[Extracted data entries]
↓
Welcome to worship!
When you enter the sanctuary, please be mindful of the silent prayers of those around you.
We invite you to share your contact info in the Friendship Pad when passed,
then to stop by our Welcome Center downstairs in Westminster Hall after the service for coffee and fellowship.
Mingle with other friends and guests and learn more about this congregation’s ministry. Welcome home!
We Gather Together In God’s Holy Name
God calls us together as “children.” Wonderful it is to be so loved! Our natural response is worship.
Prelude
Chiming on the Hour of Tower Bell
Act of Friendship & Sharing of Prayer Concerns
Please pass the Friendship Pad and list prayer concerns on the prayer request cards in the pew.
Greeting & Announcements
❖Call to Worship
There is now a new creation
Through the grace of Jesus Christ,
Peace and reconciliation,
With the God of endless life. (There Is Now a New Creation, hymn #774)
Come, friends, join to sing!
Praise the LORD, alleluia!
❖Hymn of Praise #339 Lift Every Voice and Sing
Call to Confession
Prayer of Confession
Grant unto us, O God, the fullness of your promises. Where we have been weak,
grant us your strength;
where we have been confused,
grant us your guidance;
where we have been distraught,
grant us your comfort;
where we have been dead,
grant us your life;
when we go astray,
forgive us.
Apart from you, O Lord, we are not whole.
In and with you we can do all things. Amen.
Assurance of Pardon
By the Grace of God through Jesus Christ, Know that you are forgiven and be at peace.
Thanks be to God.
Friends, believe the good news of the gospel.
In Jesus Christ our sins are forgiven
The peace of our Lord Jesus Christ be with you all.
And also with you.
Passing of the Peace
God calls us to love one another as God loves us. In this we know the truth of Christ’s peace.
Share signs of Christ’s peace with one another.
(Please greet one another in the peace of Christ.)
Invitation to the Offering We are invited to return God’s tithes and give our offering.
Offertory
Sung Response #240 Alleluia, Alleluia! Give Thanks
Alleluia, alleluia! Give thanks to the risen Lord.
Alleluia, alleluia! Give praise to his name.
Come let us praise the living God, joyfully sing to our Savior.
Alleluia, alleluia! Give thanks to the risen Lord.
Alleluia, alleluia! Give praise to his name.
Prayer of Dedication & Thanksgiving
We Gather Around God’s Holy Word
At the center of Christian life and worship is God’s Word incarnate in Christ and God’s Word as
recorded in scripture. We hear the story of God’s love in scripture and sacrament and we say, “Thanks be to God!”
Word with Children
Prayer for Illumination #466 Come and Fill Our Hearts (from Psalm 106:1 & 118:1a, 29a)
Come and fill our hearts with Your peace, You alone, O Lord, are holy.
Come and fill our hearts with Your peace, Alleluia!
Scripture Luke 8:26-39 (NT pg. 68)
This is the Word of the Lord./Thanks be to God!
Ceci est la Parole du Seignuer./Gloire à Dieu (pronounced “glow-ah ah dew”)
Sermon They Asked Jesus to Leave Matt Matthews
↑
- WHAT TO WORK ON
From the data above, output only the lines between the line containing "Greeting & Announcements" and the line containing "grant us your guidance;", inclusive, exactly as written.

- OUTPUT OF THE TASK
Greeting & Announcements
❖Call to Worship
There is now a new creation
Through the grace of Jesus Christ,
Peace and reconciliation,
With the God of endless life. (There Is Now a New Creation, hymn #774)
Come, friends, join to sing!
Praise the LORD, alleluia!
❖Hymn of Praise #339 Lift Every Voice and Sing
Call to Confession
Prayer of Confession
Grant unto us, O God, the fullness of your promises. Where we have been weak,
grant us your strength;
where we have been confused,
grant us your guidance;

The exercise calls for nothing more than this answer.